Archive for the 'Disk Processing' Category

UVa’s Most Popular Stories of 2008

Monday, December 22nd, 2008

The story about Adrienne Felt’s Facebook privacy study made the list of UVA Today Most Popular Stories of 2008.

Congratulations Dr. Paul!

Tuesday, May 13th, 2008

Nathanael Paul’s PhD dissertation has been approved! He will graduate this Sunday.

The dissertation is available here: Disk-Level Malware Detection [Abstract] [Full text: PDF, 155 pages].

Congratulations, Nate! (That is, “Dr. Paul”.) Nate is currently a post-doctoral fellow at Vrije Universiteit, Amsterdam working with Andrew Tanenbaum.

Frozen in Memory

Friday, February 22nd, 2008

A group at Princeton has released an interesting paper showing that encryption keys can be read from DRAM even after power is lost: Lest We Remember: Cold Boot Attacks on Encryption Keys

The research team includes Joseph Calandrino, who was a UVa undergraduate student, as well as J. Alex Halderman, Seth Schoen, Nadia Heninger, William Clarkson, William Paul, Ariel Feldman, Jacob Appelbaum, and Edward Felten.

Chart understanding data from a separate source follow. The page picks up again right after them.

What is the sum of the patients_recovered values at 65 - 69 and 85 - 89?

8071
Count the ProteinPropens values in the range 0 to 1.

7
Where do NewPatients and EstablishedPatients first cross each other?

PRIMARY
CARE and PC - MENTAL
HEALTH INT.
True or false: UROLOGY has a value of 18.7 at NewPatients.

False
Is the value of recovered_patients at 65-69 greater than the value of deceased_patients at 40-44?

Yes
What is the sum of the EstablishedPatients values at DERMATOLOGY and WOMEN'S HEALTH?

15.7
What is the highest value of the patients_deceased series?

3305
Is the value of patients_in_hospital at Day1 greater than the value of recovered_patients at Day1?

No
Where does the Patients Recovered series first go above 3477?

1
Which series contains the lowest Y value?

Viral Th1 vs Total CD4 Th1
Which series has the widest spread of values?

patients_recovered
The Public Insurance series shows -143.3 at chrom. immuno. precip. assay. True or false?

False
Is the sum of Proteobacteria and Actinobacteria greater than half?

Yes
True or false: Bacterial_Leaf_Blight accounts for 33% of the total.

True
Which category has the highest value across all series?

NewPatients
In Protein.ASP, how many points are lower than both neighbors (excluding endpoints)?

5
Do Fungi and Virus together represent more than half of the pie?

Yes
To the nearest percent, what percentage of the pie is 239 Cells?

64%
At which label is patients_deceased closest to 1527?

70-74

It seems that most encrypted disk drives (any drive where the key is stored in the host’s DRAM) are likely to be vulnerable to this attack. This work seems to provide further support for moving more processing to the disk itself – if the disk processor performs all the encryption and decryption directly, there is no need to move the key into the host memory at all (where this work provides even more evidence that it becomes difficult to protect).